You can download this week’s entire Daily Devotional in booklet form here.
Jesus told the disciples that some of them would see the Kingdom of God (v. 1). Six days later Jesus’ physical, outward form was radically transformed (vv. 2-3), giving Peter, James, and John a glimpse of the glory of God’s coming Kingdom. Peter concluded that the kingdom was finally being established and so asked about setting up booths to get things going (v. 4; cf. Zech 14:16). God’s recognition of Jesus as his Son emphasized the disciples’ need to learn from and submit to Jesus (vv. 7-8). Jesus told them that Elijah came in the person of John the Baptist, but just as the Jewish leaders rejected him so they would reject Jesus, the Messiah (vv. 9-13).

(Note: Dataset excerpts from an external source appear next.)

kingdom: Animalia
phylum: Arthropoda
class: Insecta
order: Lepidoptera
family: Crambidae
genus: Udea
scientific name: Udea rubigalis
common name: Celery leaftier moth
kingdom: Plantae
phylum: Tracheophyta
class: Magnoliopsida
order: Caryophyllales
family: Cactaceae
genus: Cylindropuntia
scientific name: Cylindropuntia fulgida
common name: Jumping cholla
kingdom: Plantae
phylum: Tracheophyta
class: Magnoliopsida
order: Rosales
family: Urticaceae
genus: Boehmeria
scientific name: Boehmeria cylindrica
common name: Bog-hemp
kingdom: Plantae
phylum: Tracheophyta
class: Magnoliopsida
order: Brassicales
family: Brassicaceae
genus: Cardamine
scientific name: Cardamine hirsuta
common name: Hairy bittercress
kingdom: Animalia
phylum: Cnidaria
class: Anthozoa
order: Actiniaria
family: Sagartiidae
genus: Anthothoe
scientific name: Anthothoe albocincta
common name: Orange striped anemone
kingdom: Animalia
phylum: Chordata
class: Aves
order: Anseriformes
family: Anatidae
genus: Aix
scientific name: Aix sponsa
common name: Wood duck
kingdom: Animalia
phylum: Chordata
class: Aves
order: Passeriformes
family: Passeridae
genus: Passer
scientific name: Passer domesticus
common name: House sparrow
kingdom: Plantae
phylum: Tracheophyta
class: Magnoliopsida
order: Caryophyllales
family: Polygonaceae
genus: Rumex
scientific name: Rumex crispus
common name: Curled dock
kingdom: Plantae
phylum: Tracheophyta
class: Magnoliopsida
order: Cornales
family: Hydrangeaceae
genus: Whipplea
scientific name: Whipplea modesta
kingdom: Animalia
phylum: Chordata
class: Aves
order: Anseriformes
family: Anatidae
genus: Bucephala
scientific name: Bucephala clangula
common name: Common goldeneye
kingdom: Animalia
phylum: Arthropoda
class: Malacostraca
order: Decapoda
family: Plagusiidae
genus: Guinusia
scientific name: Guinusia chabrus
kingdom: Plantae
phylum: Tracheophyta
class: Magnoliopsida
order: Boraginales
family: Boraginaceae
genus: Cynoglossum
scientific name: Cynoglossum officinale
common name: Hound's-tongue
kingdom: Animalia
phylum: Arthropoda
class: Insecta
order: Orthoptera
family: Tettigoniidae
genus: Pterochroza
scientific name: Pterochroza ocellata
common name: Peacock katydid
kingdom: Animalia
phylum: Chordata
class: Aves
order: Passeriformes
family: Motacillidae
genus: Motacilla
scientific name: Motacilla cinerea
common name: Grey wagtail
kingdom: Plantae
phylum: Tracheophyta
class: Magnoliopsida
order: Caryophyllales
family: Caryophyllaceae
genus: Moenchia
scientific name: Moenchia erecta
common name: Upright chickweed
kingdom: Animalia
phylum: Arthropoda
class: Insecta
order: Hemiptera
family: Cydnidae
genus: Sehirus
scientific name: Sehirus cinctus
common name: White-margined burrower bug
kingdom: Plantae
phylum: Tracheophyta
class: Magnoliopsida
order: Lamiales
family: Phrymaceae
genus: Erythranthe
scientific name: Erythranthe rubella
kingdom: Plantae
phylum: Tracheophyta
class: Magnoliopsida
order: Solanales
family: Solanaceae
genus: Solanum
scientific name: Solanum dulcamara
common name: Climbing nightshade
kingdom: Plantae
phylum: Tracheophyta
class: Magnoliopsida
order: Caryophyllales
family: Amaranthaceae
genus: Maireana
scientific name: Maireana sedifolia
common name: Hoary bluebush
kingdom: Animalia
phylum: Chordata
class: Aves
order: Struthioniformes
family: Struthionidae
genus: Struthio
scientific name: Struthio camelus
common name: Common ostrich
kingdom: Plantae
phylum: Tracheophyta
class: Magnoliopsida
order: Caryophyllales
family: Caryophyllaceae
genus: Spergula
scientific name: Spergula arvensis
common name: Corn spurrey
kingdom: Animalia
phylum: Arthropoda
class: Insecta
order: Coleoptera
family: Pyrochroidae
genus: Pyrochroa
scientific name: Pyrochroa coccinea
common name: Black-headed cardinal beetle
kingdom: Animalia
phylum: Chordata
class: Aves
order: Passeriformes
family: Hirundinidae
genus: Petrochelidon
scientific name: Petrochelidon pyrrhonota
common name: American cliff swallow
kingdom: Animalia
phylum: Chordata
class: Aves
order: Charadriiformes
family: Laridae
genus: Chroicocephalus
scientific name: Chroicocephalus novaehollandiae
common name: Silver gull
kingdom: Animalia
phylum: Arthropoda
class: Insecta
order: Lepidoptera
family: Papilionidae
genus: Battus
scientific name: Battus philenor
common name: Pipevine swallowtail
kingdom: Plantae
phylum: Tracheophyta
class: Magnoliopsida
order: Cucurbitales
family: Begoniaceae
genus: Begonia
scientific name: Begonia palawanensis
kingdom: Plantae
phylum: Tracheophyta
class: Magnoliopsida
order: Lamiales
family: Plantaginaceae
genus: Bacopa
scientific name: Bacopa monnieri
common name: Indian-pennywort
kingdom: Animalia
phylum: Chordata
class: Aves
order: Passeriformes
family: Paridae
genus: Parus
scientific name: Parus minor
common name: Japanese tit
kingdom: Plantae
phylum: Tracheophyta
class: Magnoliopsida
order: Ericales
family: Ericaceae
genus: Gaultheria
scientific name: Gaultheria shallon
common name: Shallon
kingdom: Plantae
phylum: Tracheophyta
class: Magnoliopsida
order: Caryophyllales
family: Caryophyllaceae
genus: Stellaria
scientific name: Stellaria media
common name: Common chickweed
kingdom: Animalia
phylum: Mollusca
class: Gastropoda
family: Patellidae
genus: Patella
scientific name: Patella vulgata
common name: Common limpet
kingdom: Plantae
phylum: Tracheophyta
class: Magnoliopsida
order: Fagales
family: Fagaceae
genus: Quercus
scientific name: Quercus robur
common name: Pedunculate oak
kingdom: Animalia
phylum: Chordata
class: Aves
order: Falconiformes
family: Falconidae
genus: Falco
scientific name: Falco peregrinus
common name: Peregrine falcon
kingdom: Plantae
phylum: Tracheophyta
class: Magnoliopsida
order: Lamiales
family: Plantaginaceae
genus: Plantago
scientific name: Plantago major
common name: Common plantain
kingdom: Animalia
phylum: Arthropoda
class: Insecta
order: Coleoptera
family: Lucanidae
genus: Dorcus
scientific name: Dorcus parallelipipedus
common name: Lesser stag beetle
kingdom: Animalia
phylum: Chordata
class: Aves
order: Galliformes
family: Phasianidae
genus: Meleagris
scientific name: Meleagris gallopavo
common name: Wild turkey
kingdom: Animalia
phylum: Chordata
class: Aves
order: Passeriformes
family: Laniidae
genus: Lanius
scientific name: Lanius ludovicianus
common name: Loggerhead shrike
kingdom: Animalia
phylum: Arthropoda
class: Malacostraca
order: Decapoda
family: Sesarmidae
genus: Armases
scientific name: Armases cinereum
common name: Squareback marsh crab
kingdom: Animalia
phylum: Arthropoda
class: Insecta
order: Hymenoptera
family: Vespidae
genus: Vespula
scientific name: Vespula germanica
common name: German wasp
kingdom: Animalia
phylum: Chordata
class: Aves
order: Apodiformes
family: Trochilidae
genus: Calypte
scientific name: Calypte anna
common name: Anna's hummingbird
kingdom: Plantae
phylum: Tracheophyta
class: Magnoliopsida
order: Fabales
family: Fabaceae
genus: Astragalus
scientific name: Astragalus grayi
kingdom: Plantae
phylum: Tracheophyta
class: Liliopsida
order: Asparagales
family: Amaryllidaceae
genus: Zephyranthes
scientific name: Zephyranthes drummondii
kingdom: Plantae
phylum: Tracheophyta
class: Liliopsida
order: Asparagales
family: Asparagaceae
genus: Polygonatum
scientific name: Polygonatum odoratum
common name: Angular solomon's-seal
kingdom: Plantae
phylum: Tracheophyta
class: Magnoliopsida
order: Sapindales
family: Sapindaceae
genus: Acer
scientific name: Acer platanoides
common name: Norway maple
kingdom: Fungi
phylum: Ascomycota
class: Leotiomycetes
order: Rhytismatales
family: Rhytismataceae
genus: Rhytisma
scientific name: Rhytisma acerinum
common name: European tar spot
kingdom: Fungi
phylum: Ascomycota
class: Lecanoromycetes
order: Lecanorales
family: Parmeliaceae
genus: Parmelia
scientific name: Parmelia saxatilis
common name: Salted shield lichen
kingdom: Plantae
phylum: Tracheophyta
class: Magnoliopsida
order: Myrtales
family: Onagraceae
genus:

Returning to the other disciples, Jesus found them in a verbal scrum with the scribes (vv. 14-16). The disciples were unable to cast out a demon that had long afflicted a young man (vv. 17-23), and perhaps the scribes took the occasion of the disciples’ failure to accuse them and Jesus of being frauds. Jesus told the father to trust in him (vv. 23-24) and then commanded the demon to leave the young man (vv. 25-27). Jesus told the disciples who failed to remove the demon that depending on God through prayer is how spiritual changes are made (vv. 28-29).
Truths to Nail Down and Apply
- Many Christians say that the Kingdom of God is merely spiritual in nature, present in believers’ hearts. However, the radical transformation of Jesus’ physical, outward form from his then just-a-normal-looking-man appearance to brilliant glory disproves the “spiritual kingdom” idea. Jesus will return and reign in full glory when he establishes his kingdom on earth.
- The disciples believed that Jesus was Israel’s king but could not grasp what Jesus meant by his suffering, death, and resurrection (v. 10). Only after Christ’s resurrection would they finally grasp how it all tied together (Acts 2:22-36).
- Prayer to God is the bedrock and foundation of faithful, effective life and ministry (v. 29). Without expressing your belief in and dependence on the Lord for all things, you will live and minister in your own strength and wisdom, and will be frustrated and ineffective.